I’m quoted in today’s Richmond (Virg.) Times Dispatch in a story titled Blogs: flavor of moment or publishing revolution? I met the author, McGregor McCance, at the session Rusty Foster and I gave on weblogs at the new media conference in Berkeley the other week.
Here’s the exchange McGregor and I had by email; about half of this wound up in his column.
McCance: Weblogs are the hot media topic du jour, but they’ll soon fade away and we won’t remember what all the fuss was about.
Lasica: While weblogs may be the hot media topic of the moment, I don’t believe they’ll dwindle into obscurity and irrelevance a couple of years from now. But I also don’t think they’ll knock off the Times Dispatch or replace traditional news outlets. Instead, I think we’ll see a gradual and steady uptick in their use over the next several years.
It’s an enticing, almost intoxicating, media form, one that I don’t think people are ready to abandon to return to yesterday’s news. We’ll still need a corps of professional journalists to help ferret out important stories, to report from remote locations, to provide balance and context to the news. But beside big media journalism we’ll see a mixture of opinion, commentary and analysis from the grassroots, as ordinary people find their voices and add their writings, warts and all, to the media mix.

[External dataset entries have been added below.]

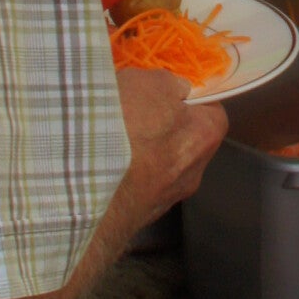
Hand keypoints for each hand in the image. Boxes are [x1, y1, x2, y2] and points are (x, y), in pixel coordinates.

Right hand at [112, 66, 228, 233]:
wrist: (87, 188)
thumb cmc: (128, 126)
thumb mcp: (151, 83)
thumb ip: (171, 84)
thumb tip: (177, 91)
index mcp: (205, 137)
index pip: (210, 112)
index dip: (188, 100)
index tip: (165, 94)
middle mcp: (192, 174)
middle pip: (182, 141)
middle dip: (159, 128)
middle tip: (133, 114)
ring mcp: (163, 200)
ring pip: (154, 166)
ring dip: (136, 153)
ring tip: (108, 137)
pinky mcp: (134, 216)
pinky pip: (132, 186)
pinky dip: (120, 173)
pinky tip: (99, 161)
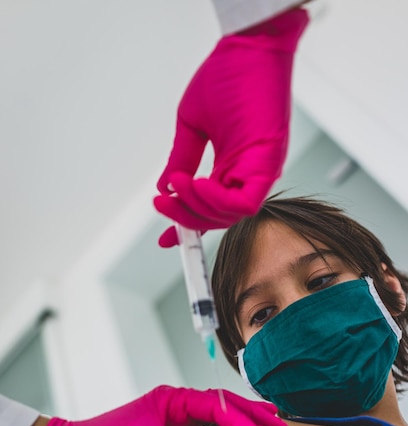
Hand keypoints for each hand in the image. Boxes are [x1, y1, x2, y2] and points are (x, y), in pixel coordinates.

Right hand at [154, 8, 308, 247]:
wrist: (247, 46)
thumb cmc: (227, 76)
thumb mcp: (192, 126)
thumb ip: (182, 159)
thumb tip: (165, 187)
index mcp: (232, 167)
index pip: (210, 208)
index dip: (186, 225)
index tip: (165, 237)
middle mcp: (247, 174)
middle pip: (217, 218)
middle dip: (185, 217)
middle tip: (163, 201)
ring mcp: (259, 170)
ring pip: (229, 215)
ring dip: (197, 206)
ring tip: (178, 184)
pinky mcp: (268, 163)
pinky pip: (244, 202)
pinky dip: (218, 202)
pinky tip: (197, 184)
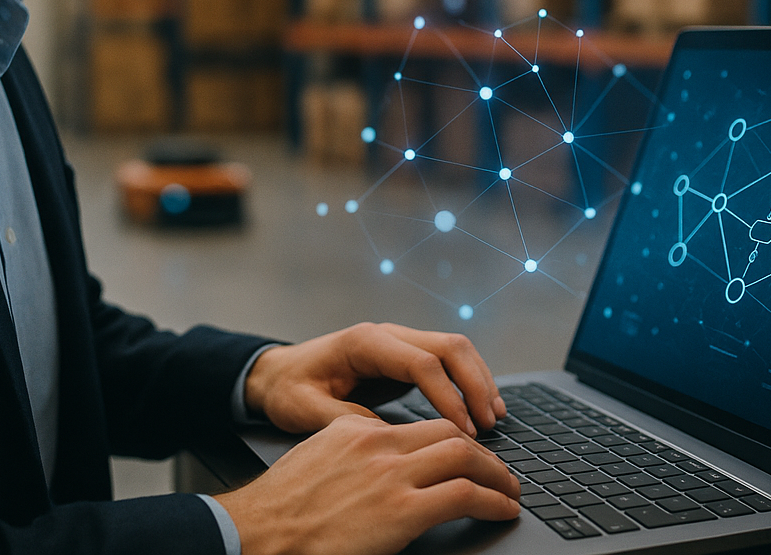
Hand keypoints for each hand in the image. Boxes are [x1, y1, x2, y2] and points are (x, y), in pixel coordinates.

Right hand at [214, 414, 520, 554]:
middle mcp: (378, 444)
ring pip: (466, 456)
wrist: (258, 535)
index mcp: (355, 434)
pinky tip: (503, 510)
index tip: (467, 455)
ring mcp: (392, 475)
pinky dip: (494, 500)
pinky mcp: (403, 509)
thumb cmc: (279, 516)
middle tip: (499, 472)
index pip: (420, 426)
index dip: (453, 440)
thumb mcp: (315, 468)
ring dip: (497, 474)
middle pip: (449, 433)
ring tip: (510, 491)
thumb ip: (350, 461)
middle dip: (481, 453)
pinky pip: (467, 494)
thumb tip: (373, 478)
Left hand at [244, 322, 507, 436]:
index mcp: (364, 342)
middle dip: (474, 384)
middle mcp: (386, 334)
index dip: (447, 396)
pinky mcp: (404, 356)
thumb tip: (387, 437)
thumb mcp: (305, 410)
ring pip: (454, 349)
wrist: (276, 373)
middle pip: (448, 346)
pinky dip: (468, 381)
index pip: (420, 363)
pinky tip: (479, 409)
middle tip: (488, 424)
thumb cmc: (287, 390)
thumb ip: (345, 421)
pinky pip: (447, 361)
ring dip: (478, 380)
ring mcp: (398, 341)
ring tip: (495, 417)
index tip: (462, 431)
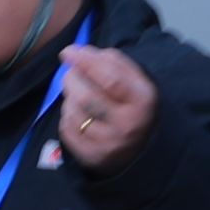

Blogs are completely overhyped. I think if you take the time to set up a blog and talk to yourself (as many of them surely operate) that’s fine. but don’t tell me how blogs are changing our methods of communication.
Nope. They are changing the way we communicate. Instead of a one-way conversation, where a cadre of professionals holds forth on the news, the weblog universe connects people with other people and ensures that alternative voices and points of view are heard. That shouldn’t be minimized. Long after a reporter has finished a story and gone on to her next topic, the blogosphere will continue thrashing her story about, adding new angles, insights and perspectives. Blogs won’t replace traditional news media, but they will supplement them in important ways.
Blogs will not supplant the need for edited reports from journalists. Rather, they will heighten the need for professional reports that at least attempt to institute some fact-checking before publication.
You’re right, blogs won’t supplant the need for edited news stories. But look closely at what most weblogs do. They point to news stories in traditional newspapers, magazines and broadcast outlets and then add their own riff or interpretation. That personal voice and point of view is sorely missing in objective journalism.
Blogs will be dead in two years. bloggers will get bored or get excited about something else. will this simply reflect the evolution of online communications or reveal how much of a “blip” blogging really is? (thank god “only time will tell,” and i will not be accountable for anything i write or say.)
No way. That’s what they said two years ago, and instead weblogging has moved from a trendy, fringe phenomenon to become a mainstream phenomenon. The tools continue to become easier and cheaper so that non-techie types like homemakers, teenagers and even lawyers are trying it out. Not everyone will keep it up, but plenty of others will take their place. As traditional media becomes bigger and more impersonal, weblogs are one of the few outlets where ordinary folks can still have their voices heard.